Wednesday, February 25, 2009

Arbitration

Arbitration – “till death do you part” may apply in marriage, but does not apply in arbitration. On February 13, 2009 our Texas Supreme Court issued an opinion (In Re Labatt Food Service, L.P. – No. 07-0419)which held that an arbitration provision in an agreement between a person who died on the job and his employer was binding upon his heirs even though they did not sign the agreement. The court concluded that the arbitration clause was binding and the decision as to whether even the agreement itself was enforceable would have to be decided by the arbitrator. The original concept of arbitration was one of cost savings in terms of reducing the expense of lawyers, discovery and time to get an issue resolved.
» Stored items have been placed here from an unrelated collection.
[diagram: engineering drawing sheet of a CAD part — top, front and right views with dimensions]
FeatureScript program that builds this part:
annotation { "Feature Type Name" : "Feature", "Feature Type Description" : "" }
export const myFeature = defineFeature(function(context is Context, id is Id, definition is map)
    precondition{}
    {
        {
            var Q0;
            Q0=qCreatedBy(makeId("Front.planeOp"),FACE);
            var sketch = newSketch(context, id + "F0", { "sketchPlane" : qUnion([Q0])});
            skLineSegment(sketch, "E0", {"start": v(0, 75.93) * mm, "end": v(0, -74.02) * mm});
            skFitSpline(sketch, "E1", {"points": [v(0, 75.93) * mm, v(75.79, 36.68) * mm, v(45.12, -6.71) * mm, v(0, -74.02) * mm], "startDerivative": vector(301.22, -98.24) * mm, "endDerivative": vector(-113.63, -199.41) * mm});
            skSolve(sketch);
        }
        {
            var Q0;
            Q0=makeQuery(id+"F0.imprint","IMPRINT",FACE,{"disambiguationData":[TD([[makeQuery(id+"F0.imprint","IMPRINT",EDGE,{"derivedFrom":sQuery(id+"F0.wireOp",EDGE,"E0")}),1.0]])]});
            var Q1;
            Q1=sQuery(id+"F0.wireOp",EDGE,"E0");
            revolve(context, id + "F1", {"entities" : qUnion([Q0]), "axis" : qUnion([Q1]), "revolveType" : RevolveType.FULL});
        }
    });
It has instead proven to be as, if not more expensive and take longer than litigation without any of the safeguards built into our civil justice system. I am a firm opponent to arbitration and have huge concerns regarding the uneven playing field before a single arbitrator or panel that is selected by the parties. One concern is the appearance of bias when one party regularly appears before the arbitrator and the other has only one case. Also the decision of the arbitrator is generally final without recourse or appeal, whereas in trial you present your case to a jury from your jurisdiction. That jury’s decision is based upon the law as administered by the Court and if warranted either side can appeal the decision. My advice is not to agree to arbitration. If arbitration language is included in an agreement strike it out before signing and if the other side insists on the arbitration language you have to decide if it is worth the loss of your rights under our justice system. Also ask yourself if they want arbitration so bad, they must have a reason to believe it will benefit them and not provide an equal playing field. The time to deal with an arbitration clause is before you sign the agreement because, as our Supreme Court has held, even death can’t get you out of them once it has been signed. As always I welcome your comments.